Drop the images, then output the listing exactly.

■ Data provided:
□ □ □ □ □

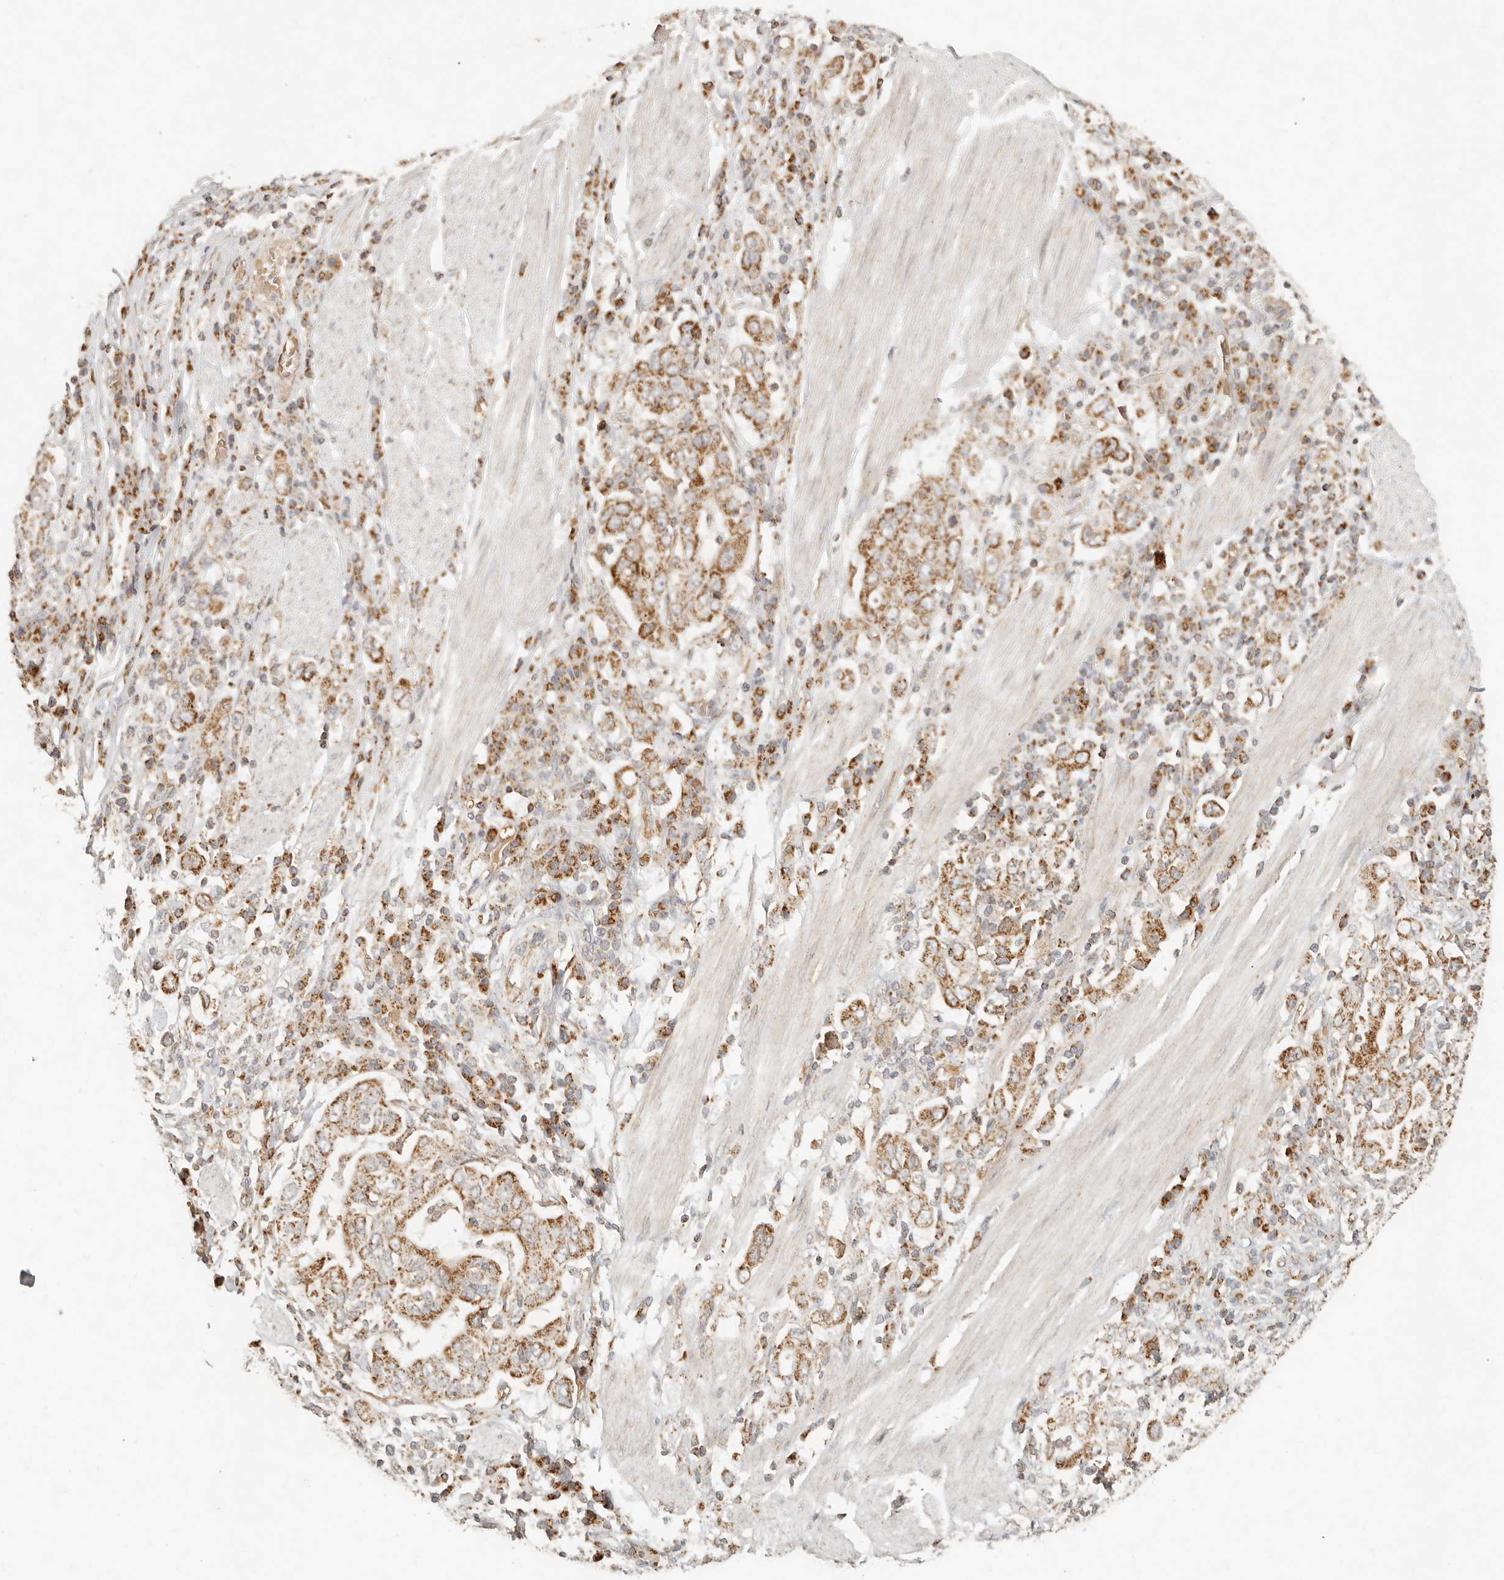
{"staining": {"intensity": "moderate", "quantity": ">75%", "location": "cytoplasmic/membranous"}, "tissue": "stomach cancer", "cell_type": "Tumor cells", "image_type": "cancer", "snomed": [{"axis": "morphology", "description": "Adenocarcinoma, NOS"}, {"axis": "topography", "description": "Stomach, upper"}], "caption": "Human stomach cancer (adenocarcinoma) stained with a protein marker shows moderate staining in tumor cells.", "gene": "MRPL55", "patient": {"sex": "male", "age": 62}}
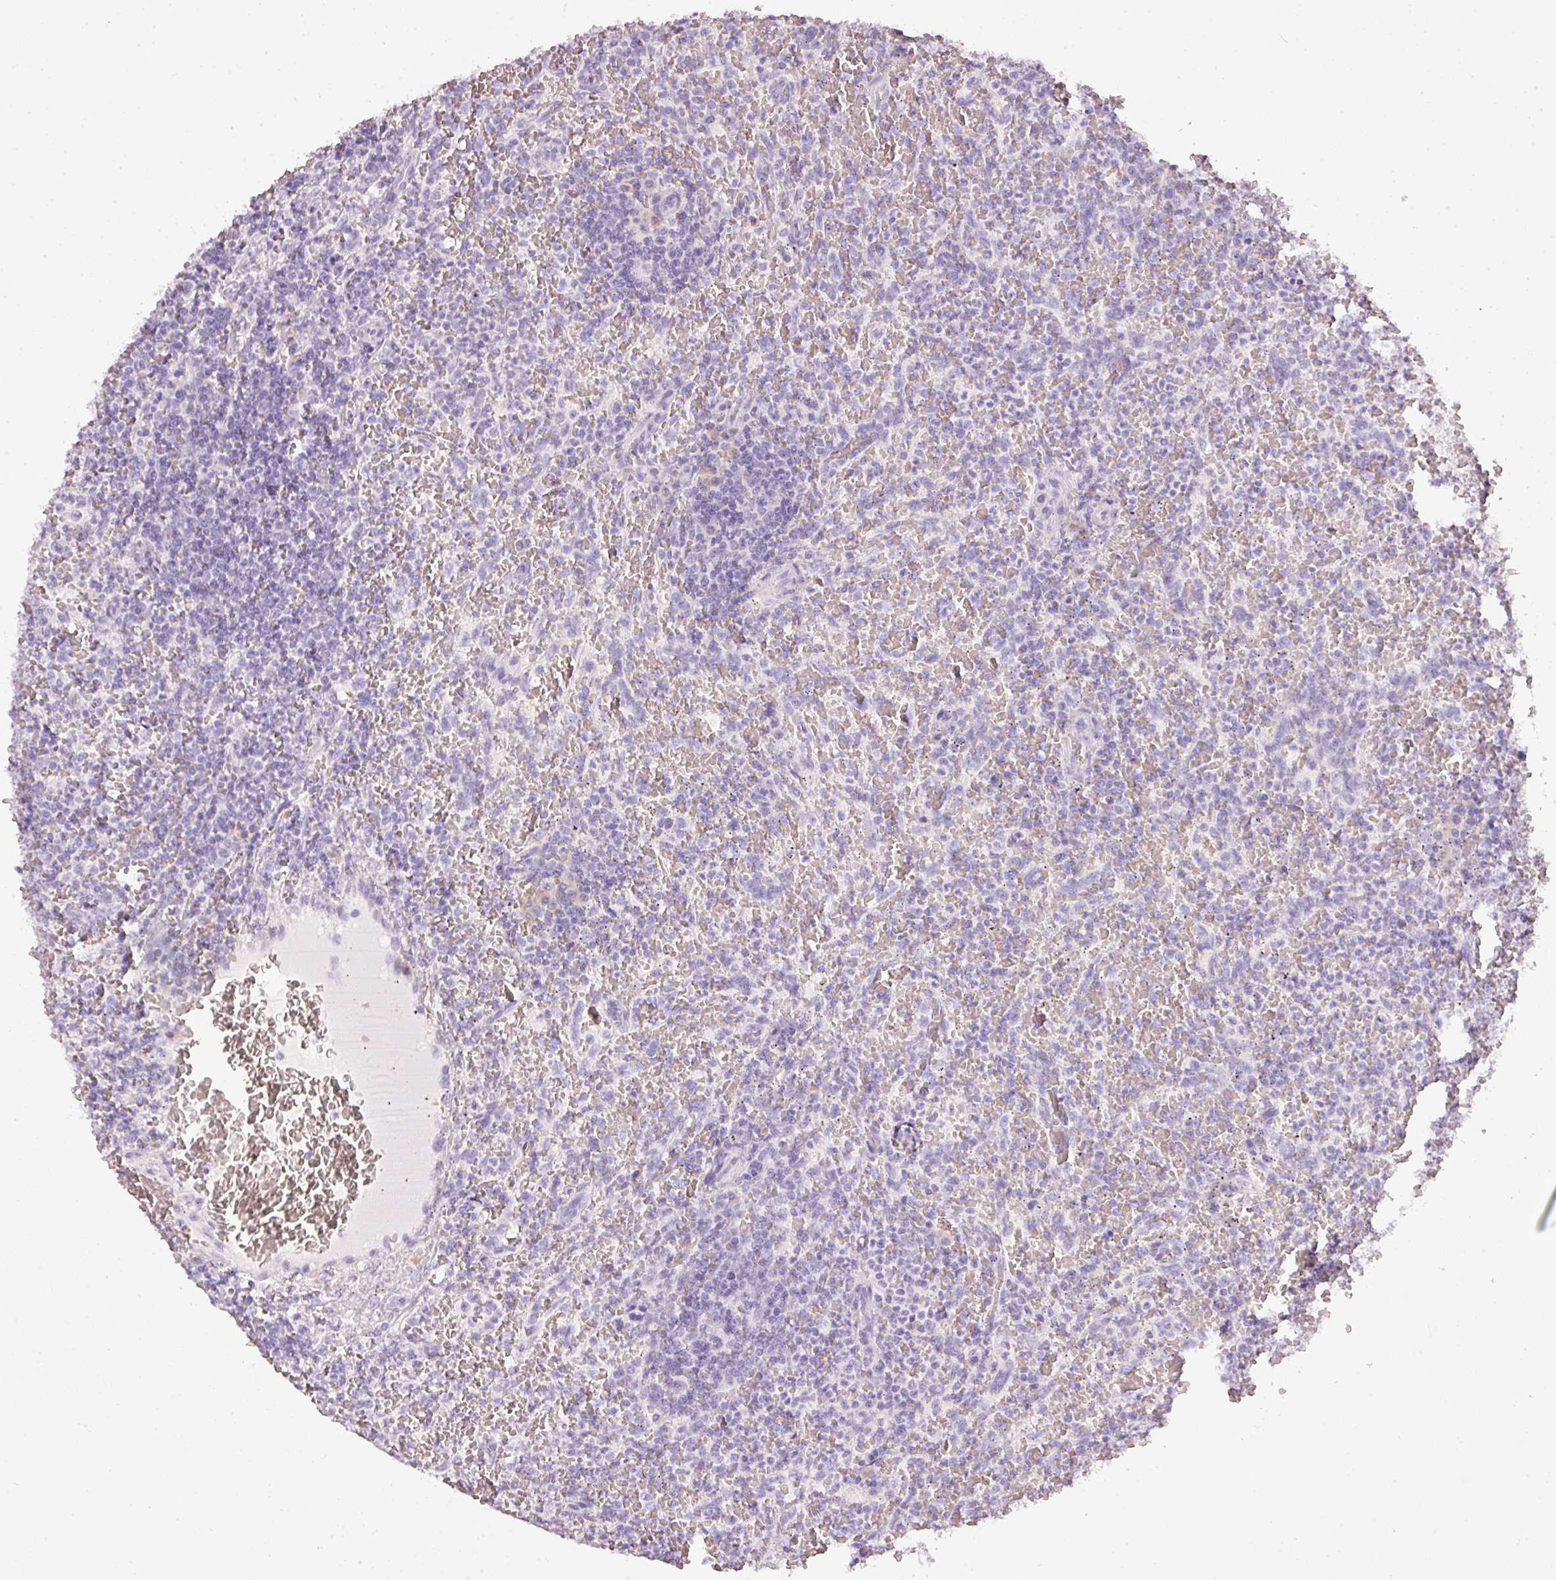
{"staining": {"intensity": "negative", "quantity": "none", "location": "none"}, "tissue": "lymphoma", "cell_type": "Tumor cells", "image_type": "cancer", "snomed": [{"axis": "morphology", "description": "Malignant lymphoma, non-Hodgkin's type, Low grade"}, {"axis": "topography", "description": "Spleen"}], "caption": "The histopathology image demonstrates no significant staining in tumor cells of malignant lymphoma, non-Hodgkin's type (low-grade).", "gene": "PDXDC1", "patient": {"sex": "female", "age": 64}}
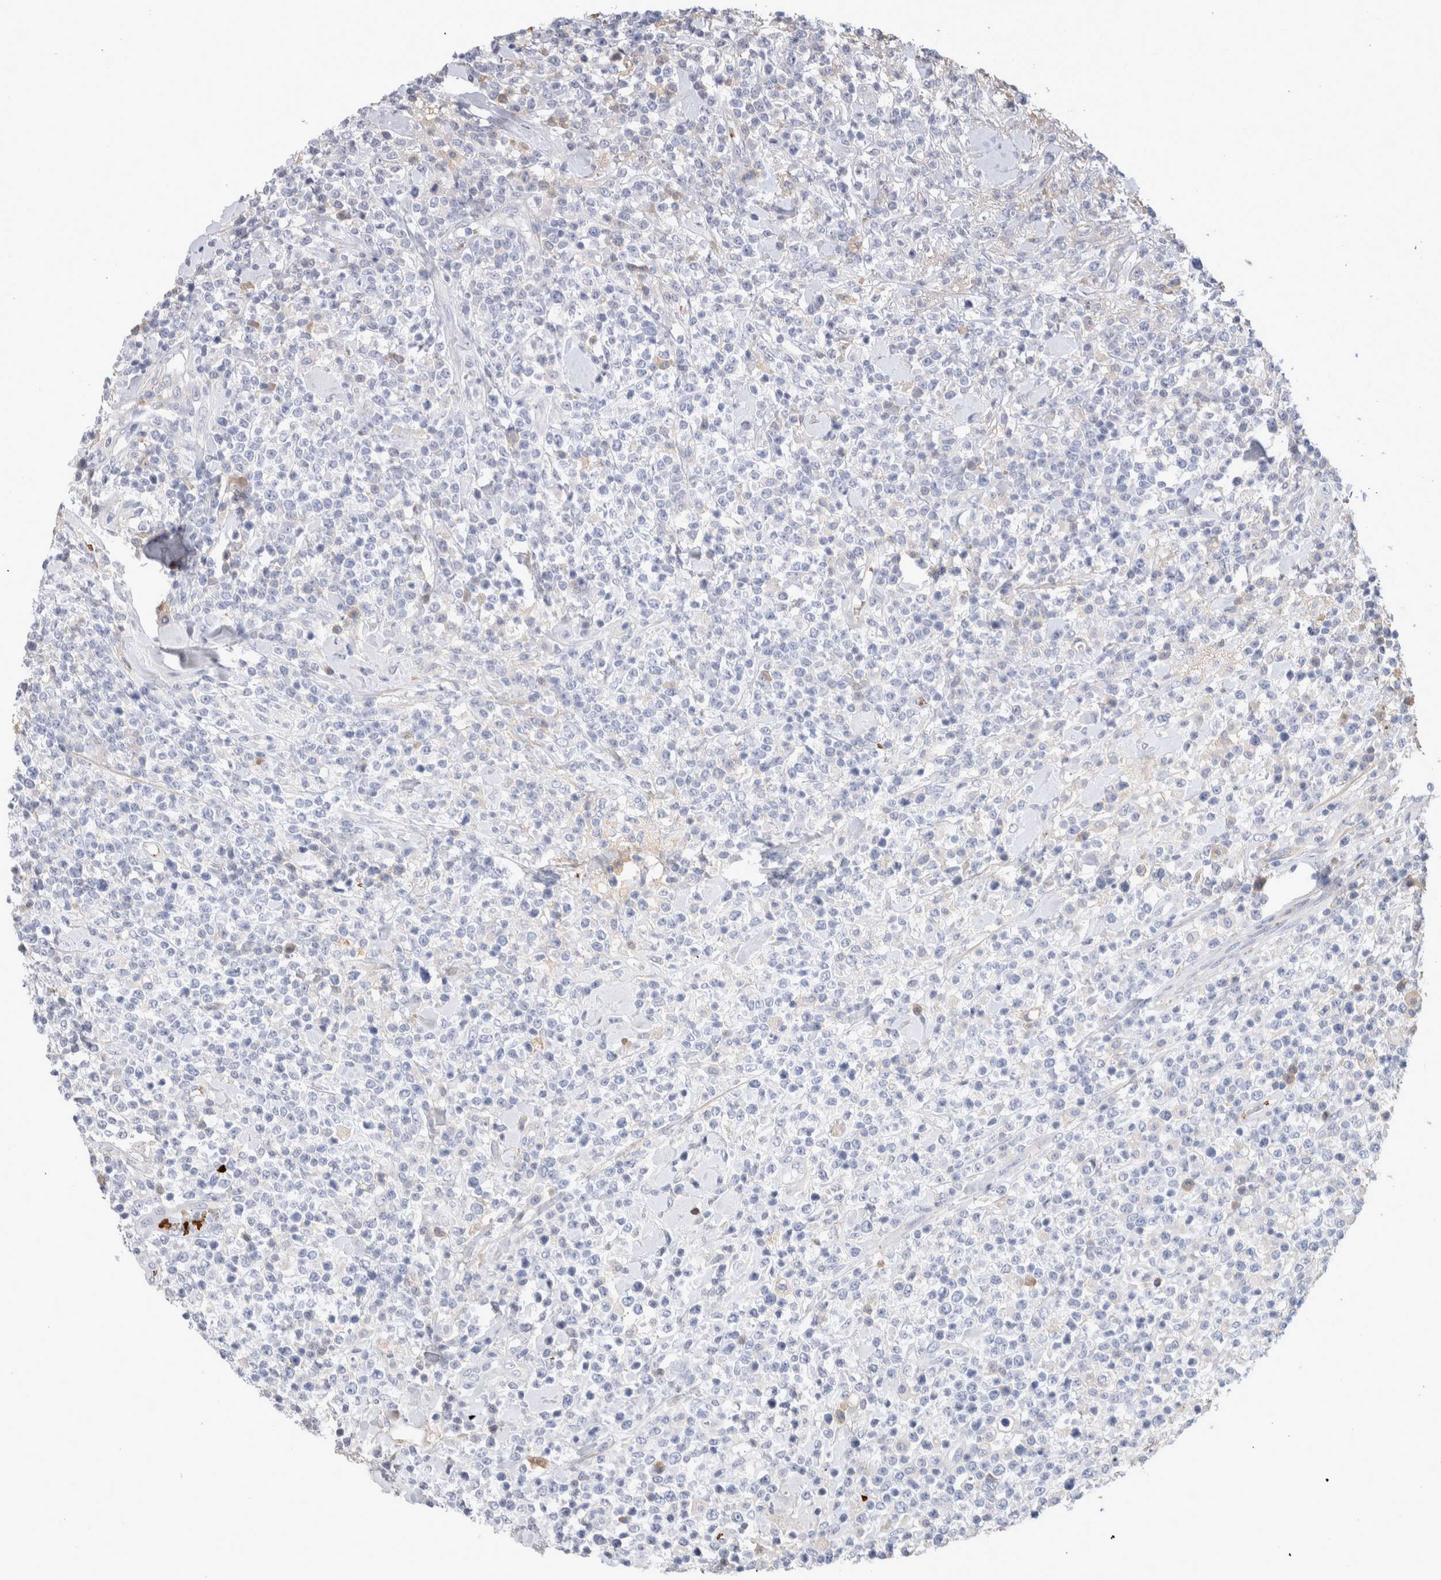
{"staining": {"intensity": "negative", "quantity": "none", "location": "none"}, "tissue": "lymphoma", "cell_type": "Tumor cells", "image_type": "cancer", "snomed": [{"axis": "morphology", "description": "Malignant lymphoma, non-Hodgkin's type, High grade"}, {"axis": "topography", "description": "Colon"}], "caption": "High magnification brightfield microscopy of lymphoma stained with DAB (3,3'-diaminobenzidine) (brown) and counterstained with hematoxylin (blue): tumor cells show no significant staining.", "gene": "CA1", "patient": {"sex": "female", "age": 53}}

□ □ □ □ □

■ Your response:
{"staining": {"intensity": "moderate", "quantity": ">75%", "location": "cytoplasmic/membranous"}, "tissue": "stomach cancer", "cell_type": "Tumor cells", "image_type": "cancer", "snomed": [{"axis": "morphology", "description": "Adenocarcinoma, NOS"}, {"axis": "topography", "description": "Stomach, upper"}], "caption": "Human stomach cancer (adenocarcinoma) stained with a protein marker shows moderate staining in tumor cells.", "gene": "MRPL55", "patient": {"sex": "male", "age": 62}}
{"staining": {"intensity": "negative", "quantity": "none", "location": "none"}, "tissue": "lymphoma", "cell_type": "Tumor cells", "image_type": "cancer", "snomed": [{"axis": "morphology", "description": "Malignant lymphoma, non-Hodgkin's type, Low grade"}, {"axis": "topography", "description": "Spleen"}], "caption": "The histopathology image demonstrates no significant staining in tumor cells of malignant lymphoma, non-Hodgkin's type (low-grade).", "gene": "PDXDC1", "patient": {"sex": "female", "age": 64}}
{"staining": {"intensity": "negative", "quantity": "none", "location": "none"}, "tissue": "lymphoma", "cell_type": "Tumor cells", "image_type": "cancer", "snomed": [{"axis": "morphology", "description": "Malignant lymphoma, non-Hodgkin's type, High grade"}, {"axis": "topography", "description": "Colon"}], "caption": "High magnification brightfield microscopy of lymphoma stained with DAB (3,3'-diaminobenzidine) (brown) and counterstained with hematoxylin (blue): tumor cells show no significant staining.", "gene": "CA1", "patient": {"sex": "female", "age": 53}}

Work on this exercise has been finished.